Das ergab eine Studie, die von der Marktforschungsfirma Dataquest und der amerikanischen Industrievereinigung National Computer Security Association (NCSA) in den USA und in Kanada durchgeführt wurde. Untersucht wurden mehrere hundert Unternehmen und Behörden, die zusammen mehr als 600 000 Personal Computer im Einsatz haben.

Die Ergebnisse waren alarmierend: Annähernd zwei Drittel (63 Prozent) der Organisationen hatten 1991 eine Vireninfektion erlebt, an jedem elften Standort (neun Prozent) hatte sich eine "Virenkatastrophe" (mindestens 25 infizierte PCs) ereignet.

62 Prozent der Betroffenen meldeten deutliche Produktivitätseinbußen, 41 Prozent berichteten von Bildschirmstörungen und "Systemhängern", bei 38 Prozent wurden Dateien zerstört. Angesichts der zunehmenden Vernetzung und des immer intensiveren Informationsaustauschs rechnet Andrew Seybold, der Chef von Dataquests DV-Abteilung, für die nächste Zukunft mit einem starken Anstieg der Schadensfälle. Bereits jetzt verdopple sich die Zahl der Infektionen alle 5,2 Monate.

Mindestens 50 Prozent davon gehen laut Seybold auf das Konto von zwei Viren: In 48 Prozent aller gemeldeten Fälle wurde der Stoned-Virus entdeckt, in 37 Prozent war der Jerusalem-Virus beteiligt.

Doch während die Zahl der Programmparasiten steigt - allein im MS-DOS-Bereich wurden bislang über 1000 entdeckt - und zugleich immer raffiniertere und bösartigere Varianten auftauchen, steckt die Mehrzahl der Gefährdeten noch immer den Kopf in den Sand: Gerade 15 Prozent der von Dataquest und NCSA untersuchten PCs werden mit Anti-Viren-Software geschützt.

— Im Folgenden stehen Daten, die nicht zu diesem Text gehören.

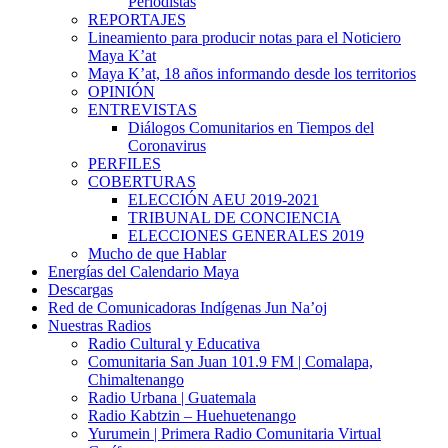
Periodistas
REPORTAJES
Lineamiento para producir notas para el Noticiero
Maya K’at
Maya K’at, 18 años informando desde los territorios
OPINIÓN
ENTREVISTAS
Diálogos Comunitarios en Tiempos del
Coronavirus
PERFILES
COBERTURAS
ELECCIÓN AEU 2019-2021
TRIBUNAL DE CONCIENCIA
ELECCIONES GENERALES 2019
Mucho de que Hablar
Energías del Calendario Maya
Descargas
Red de Comunicadoras Indígenas Jun Na’oj
Nuestras Radios
Radio Cultural y Educativa
Comunitaria San Juan 101.9 FM | Comalapa,
Chimaltenango
Radio Urbana | Guatemala
Radio Kabtzin – Huehuetenango
Yurumein | Primera Radio Comunitaria Virtual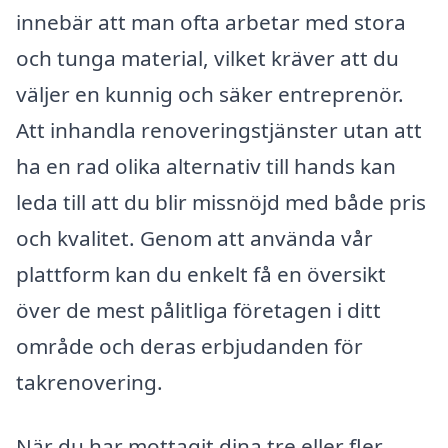
innebär att man ofta arbetar med stora
och tunga material, vilket kräver att du
väljer en kunnig och säker entreprenör.
Att inhandla renoveringstjänster utan att
ha en rad olika alternativ till hands kan
leda till att du blir missnöjd med både pris
och kvalitet. Genom att använda vår
plattform kan du enkelt få en översikt
över de mest pålitliga företagen i ditt
område och deras erbjudanden för
takrenovering.
När du har mottagit dina tre eller fler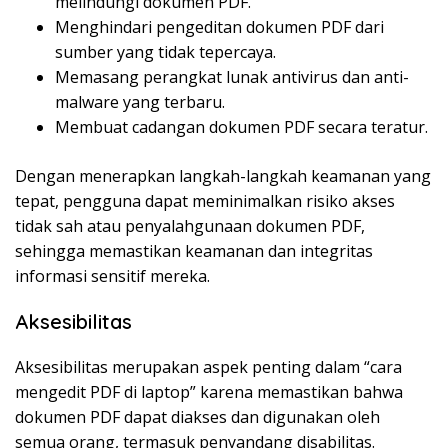
melindungi dokumen PDF.
Menghindari pengeditan dokumen PDF dari
sumber yang tidak tepercaya.
Memasang perangkat lunak antivirus dan anti-
malware yang terbaru.
Membuat cadangan dokumen PDF secara teratur.
Dengan menerapkan langkah-langkah keamanan yang
tepat, pengguna dapat meminimalkan risiko akses
tidak sah atau penyalahgunaan dokumen PDF,
sehingga memastikan keamanan dan integritas
informasi sensitif mereka.
Aksesibilitas
Aksesibilitas merupakan aspek penting dalam “cara
mengedit PDF di laptop” karena memastikan bahwa
dokumen PDF dapat diakses dan digunakan oleh
semua orang, termasuk penyandang disabilitas.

"Die meisten", so Seybold, "gehen davon aus, daß ihnen schon nichts passieren wird. Aber nachdem es in der letzten Zeit einige von den großen Unternehmen erwischt hat, scheint man in den Firmen langsam aufzuwachen. Ich glaube, sie begreifen jetzt, daß sie mit diesem Problem leben müssen und daß es sich möglicherweise schon bald erheblich verschärfen könnte."